A salvage team on Monday finally dislodged the massive container ship that’s been stuck in the Suez Canal for nearly a week, clearing a path for hundreds of vessels to begin transiting the crucial waterway.

Aided by the tides, nearly a dozen tugboats refloated the 1,312-foot-long  Ever Given which slowly made its way through the canal toward the Great Bitter Lake for inspection after the ordeal. About 367 vessels were waiting to transit the canal, according to canal services firm Leth Agencies. Sixteen LNG tankers were part of the backlog, which will now take time to clear. 

“The market will soon realize that despite the positive news, even if Ever Given leaves the Canal within days, some leftover downstream ripple effects should be expected in the meantime,” said Rystad Energy Oil Markets Analyst Louise Dickson. “Oil loadings, as well as some oil demand could be affected as manufacturers may have to close or pause production as they wait for delayed goods to arrive at plants.”

Commodity prices fell on Monday when word broke that Ever Given was free. European natural gas prices declined. Meanwhile, Brent crude was down in early trading, but climbed back and finished higher across the curve as the market turned its attention to the potential shipping delays that are likely to be caused by the incident.

While the blockage helped to support global gas prices last week, it had no meaningful impact as the LNG spot shipping market wasn’t affected and demand in the northern hemisphere is declining as spring gets underway, according to shipbroker Braemar ACM. 
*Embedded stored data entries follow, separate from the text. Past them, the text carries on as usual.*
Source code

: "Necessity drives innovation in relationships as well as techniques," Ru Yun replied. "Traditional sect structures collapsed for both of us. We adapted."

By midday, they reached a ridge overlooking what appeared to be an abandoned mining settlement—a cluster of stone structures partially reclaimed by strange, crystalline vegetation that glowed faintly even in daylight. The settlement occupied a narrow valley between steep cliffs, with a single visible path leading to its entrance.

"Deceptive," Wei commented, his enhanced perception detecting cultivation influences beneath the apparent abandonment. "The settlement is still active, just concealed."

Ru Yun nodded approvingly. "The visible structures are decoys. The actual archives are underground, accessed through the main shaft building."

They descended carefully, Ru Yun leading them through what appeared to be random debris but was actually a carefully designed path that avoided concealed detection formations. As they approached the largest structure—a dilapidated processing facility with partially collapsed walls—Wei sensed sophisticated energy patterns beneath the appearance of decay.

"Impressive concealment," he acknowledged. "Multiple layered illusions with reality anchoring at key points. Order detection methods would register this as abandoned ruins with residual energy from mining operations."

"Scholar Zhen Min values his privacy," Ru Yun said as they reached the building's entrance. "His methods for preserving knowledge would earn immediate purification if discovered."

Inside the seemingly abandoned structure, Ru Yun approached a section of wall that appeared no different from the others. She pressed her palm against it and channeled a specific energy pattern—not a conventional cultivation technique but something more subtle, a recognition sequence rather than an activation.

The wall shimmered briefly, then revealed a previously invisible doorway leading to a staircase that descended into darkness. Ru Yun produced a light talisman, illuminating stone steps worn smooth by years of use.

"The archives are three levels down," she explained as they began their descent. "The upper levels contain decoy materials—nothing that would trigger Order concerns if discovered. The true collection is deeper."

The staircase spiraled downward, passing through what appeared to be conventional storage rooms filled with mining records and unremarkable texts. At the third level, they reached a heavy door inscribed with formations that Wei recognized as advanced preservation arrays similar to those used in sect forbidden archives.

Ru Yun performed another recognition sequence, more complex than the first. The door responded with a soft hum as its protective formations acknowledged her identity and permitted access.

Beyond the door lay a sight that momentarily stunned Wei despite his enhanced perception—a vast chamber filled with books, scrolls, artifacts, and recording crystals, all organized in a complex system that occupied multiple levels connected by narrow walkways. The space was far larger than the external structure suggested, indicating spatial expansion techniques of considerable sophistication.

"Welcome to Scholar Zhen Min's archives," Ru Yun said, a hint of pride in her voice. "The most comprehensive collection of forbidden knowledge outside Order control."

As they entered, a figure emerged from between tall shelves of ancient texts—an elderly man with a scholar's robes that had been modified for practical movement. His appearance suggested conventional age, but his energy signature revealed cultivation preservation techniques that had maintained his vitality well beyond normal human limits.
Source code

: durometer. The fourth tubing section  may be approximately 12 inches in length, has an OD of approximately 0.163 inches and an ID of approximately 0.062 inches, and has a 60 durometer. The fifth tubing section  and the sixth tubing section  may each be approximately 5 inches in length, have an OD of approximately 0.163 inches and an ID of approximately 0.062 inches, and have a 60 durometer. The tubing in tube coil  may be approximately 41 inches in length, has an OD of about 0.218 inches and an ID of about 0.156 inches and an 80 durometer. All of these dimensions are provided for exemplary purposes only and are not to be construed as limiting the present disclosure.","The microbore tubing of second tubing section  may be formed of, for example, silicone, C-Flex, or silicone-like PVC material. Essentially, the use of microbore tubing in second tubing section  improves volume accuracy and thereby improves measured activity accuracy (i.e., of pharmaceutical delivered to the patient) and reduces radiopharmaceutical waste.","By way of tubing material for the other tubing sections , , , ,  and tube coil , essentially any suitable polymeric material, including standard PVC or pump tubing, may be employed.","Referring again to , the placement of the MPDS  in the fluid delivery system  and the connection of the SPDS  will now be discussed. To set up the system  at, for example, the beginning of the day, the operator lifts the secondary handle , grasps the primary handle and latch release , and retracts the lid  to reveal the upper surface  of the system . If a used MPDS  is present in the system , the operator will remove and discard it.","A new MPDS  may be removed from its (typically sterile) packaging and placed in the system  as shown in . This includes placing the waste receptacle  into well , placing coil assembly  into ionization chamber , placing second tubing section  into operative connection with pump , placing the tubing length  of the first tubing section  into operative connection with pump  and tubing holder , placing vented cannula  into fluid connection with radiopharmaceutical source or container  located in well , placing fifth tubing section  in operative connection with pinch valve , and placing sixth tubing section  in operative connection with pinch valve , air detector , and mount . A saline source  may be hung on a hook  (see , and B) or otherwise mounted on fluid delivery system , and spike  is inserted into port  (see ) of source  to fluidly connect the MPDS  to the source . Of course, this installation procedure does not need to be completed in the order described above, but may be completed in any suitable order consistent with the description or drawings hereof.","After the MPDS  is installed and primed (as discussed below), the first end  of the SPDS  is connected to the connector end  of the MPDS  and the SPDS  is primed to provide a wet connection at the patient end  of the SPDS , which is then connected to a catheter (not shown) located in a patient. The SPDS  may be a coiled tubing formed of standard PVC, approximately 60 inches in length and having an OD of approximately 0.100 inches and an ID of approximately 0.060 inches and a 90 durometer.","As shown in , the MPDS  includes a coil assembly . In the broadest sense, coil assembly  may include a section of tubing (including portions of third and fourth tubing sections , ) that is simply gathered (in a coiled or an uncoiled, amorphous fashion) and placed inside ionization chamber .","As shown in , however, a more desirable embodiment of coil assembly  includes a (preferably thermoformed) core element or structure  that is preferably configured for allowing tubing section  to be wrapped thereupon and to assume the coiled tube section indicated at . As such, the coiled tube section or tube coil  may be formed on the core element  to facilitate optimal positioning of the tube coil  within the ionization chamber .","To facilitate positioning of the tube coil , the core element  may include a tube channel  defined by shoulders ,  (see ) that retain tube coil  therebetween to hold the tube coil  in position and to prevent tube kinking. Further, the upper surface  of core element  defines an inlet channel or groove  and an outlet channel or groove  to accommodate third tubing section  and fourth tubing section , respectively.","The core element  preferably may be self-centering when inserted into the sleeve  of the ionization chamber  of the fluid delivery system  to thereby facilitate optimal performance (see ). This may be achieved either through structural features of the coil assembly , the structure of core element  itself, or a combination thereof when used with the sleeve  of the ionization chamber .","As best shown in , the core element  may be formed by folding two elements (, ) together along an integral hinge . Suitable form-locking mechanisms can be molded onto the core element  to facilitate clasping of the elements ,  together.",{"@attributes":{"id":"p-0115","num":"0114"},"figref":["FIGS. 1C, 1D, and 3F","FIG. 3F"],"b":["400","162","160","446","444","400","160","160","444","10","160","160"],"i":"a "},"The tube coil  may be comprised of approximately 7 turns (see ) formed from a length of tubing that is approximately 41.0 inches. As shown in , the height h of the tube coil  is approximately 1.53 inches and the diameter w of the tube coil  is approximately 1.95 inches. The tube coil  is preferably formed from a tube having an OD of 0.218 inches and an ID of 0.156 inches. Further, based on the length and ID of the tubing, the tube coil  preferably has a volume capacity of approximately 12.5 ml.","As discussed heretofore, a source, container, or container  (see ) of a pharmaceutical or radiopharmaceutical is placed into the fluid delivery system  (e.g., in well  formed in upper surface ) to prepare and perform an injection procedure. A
The prompt Title Transfer Facility contract moved sideways most of the week, but finished higher Friday at $6.380/MMBtu. The National Balancing Point gained 16 cents for a stronger close at $6.331 as concerns over congestion at the canal stretched into the weekend. Europe is most reliant on the canal for LNG imports. 

Japan Korea Marker futures also climbed slightly to $6.930 and spot prices were stable in Asia on Monday at below $7.00 as supplies remained sufficient there. 

Some LNG vessels diverted for the longer route around the Cape of Good Hope in the days after Ever Given ran aground in the canal on March 23. U.S. exports, which typically transit through the Panama Canal for Asia, were not impacted. Qatari and Russian exporters rely more on the canal as do portfolio players such as Royal Dutch Shell plc and Total SE.

The congestion came as European LNG imports have been steadily climbing as inventories were depleted this winter amid strong Asian demand that’s waning. Tudor, Pickering, Holt & Co. (TPH) expects European imports to average 12.7 Bcf/d in the second quarter, up from 10.7 Bcf/d at the same time last year. 

But European storage remains 13% below the five-year average and 46% below year-ago levels, TPH said. The firm said even record summer imports are unlikely to adequately refill inventories on the continent, setting the stage for a tighter global market this year and next.

In North America, Cheniere Energy Inc. said it has completed commissioning the third train at its Corpus Christi LNG export terminal in South Texas. Cheniere’ engineering, procurement and construction partner has turned over control of the train to the company. The third train has a capacity of 4.5 million metric tons/year (mmty), bringing total output at the terminal to 15 mmty.

Elsewhere, dozens of people were reportedly killed during violence in Mozambique in recent days. Islamist militants reportedly raided the northern coastal town of Palma, near Total’s $20 billion LNG export project. The company suspended plans to restart construction after the latest attacks, which have occurred repeatedly in the region. 

The Mozambique LNG project was sanctioned in 2019. It includes developing the Golfinho and Atum fields offshore Mozambique and constructing a two-train liquefaction plant with a planned capacity of 12.9 mmty.